Washington — Washington will host hundreds of high-level Chinese officials meeting with their U.S. counterparts July 27 and July 28, marking the beginning of a new strategy for closer ties between the United States and China.

The first U.S.-China Strategic and Economic Dialogue will set the stage for ongoing cooperation on a range of bilateral, regional and global issues. The dialogue is expected to focus on the economy, climate change and regional security, according to five senior administration officials at a press briefing July 23, who spoke on condition of anonymity.

President Obama will attend the opening session of the dialogue, and later will meet with Chinese officials. The dialogue will be co-chaired by U.S. Secretary of State Hillary Rodham Clinton, U.S. Secretary of the Treasury Timothy Geithner, Chinese State Councilor Dai Bingguo and Chinese Vice Premier Wang Qishan.

More than 150 Chinese officials will attend the dialogue, one of the largest official delegations ever to visit the United States, a senior administration official said. This signals that the U.S. and Chinese governments realize their economic destiny is linked, and that building a strong relationship is important to economic recovery, he said.

As a sign of the United States’ and China’s commitment to shared strategic and economic goals, the dialogue will be held annually, alternating between Washington and Beijing.

“It is essential that the United States and China have a positive, cooperative relationship,” Clinton said when she visited China in February.


The United States and China previously participated in the U.S.-China Strategic Economic Dialogue, created by President George W. Bush and President Hu Jintao in 2006. The Strategic Economic Dialogue was a forum for U.S. and Chinese officials to discuss economic challenges and opportunities. The dialogue was led by the U.S. secretary of the treasury and Chinese vice premier. It was held twice yearly in alternate capitals.

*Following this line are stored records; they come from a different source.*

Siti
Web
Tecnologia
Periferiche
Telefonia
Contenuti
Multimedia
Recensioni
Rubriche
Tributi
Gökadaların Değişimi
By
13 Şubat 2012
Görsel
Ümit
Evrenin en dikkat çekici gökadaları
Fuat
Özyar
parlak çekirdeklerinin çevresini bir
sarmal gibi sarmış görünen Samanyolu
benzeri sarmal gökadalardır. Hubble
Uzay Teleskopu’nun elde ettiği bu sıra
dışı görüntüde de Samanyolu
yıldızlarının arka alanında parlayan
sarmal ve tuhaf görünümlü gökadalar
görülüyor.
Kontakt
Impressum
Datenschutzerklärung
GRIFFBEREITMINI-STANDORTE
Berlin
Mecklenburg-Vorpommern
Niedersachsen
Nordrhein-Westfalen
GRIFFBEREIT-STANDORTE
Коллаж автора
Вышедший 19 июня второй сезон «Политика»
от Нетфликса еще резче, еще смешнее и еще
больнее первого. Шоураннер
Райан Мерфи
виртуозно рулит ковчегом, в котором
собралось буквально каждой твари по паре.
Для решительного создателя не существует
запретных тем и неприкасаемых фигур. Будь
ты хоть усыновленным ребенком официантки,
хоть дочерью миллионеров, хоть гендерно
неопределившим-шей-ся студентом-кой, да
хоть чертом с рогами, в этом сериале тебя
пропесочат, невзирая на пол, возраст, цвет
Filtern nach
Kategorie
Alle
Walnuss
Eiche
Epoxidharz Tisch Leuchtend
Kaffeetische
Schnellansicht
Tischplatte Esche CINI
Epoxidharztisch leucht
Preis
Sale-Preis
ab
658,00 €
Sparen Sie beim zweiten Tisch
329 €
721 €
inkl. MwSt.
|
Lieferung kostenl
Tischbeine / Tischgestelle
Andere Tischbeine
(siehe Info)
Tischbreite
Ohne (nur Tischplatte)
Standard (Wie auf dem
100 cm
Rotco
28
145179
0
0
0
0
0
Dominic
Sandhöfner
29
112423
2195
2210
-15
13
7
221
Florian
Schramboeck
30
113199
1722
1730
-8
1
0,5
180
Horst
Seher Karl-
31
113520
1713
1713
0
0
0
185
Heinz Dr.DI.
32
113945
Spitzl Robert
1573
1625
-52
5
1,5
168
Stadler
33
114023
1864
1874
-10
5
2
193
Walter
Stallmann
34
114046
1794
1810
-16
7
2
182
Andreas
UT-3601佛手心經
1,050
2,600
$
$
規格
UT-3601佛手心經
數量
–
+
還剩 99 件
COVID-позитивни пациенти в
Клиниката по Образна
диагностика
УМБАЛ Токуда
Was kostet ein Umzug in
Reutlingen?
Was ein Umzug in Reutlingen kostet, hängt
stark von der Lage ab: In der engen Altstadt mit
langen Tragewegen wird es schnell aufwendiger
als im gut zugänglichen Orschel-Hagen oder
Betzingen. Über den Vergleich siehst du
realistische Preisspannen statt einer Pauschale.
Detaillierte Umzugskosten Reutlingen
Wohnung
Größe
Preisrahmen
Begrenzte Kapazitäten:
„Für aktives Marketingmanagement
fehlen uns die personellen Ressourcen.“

President Obama and President Hu established the new U.S.-China Strategic and Economic Dialogue in April. It features higher-level officials than the previous dialogue, the senior administration officials said. It will also include a broader discussion on a range of political, strategic and economic issues, rather than focusing solely on economic and financial relations.

In their meeting at the Group of 20 summit in London in April, Obama and Hu promised to build a positive, cooperative and comprehensive U.S.-China relationship in the 21st century. They agreed to deepen cooperation on many issues, including economics and trade, counterterrorism, law enforcement, science and technology, education, culture and health.

“Good relations with the U.S. is not only in the interests of the two peoples, but also beneficial to peace, stability and prosperity of the Asia-Pacific region and the world at large,” Hu said.


Economic recovery will play a central role in the dialogue. Cooperation is important because the success of U.S. policies will depend in part on China, and the success of Chinese policies will depend in part on the United States, Geithner said when he visited China in May.

“China and the United States individually and together are so important in the global economy and financial system that what we do has a direct impact on the stability and strength of the international economic system,” he said.

Economic data trends show American families spending less and saving more, so China cannot expect to recover by increasing exports, another senior administration official said. U.S. officials will encourage China to balance their level of imports and exports and to be open to foreign investment.

Climate change and clean energy will also be a principal focus of the dialogue. The United States and China are the greatest greenhouse gas emitters in the world, so climate change cannot be reversed unless the United States and China reduce emissions, one of the senior administration officials said. U.S. and Chinese officials will discuss ways to work together to invest in clean energy and promote environmentally sustainable growth.

U.S. and Chinese officials will also discuss regional security threats, including terrorism and nuclear proliferation.

The Strategic and Economic Dialogue is the beginning of a conversation, and the two countries will see the results of the dialogue over the next few years, one of the senior administration officials said.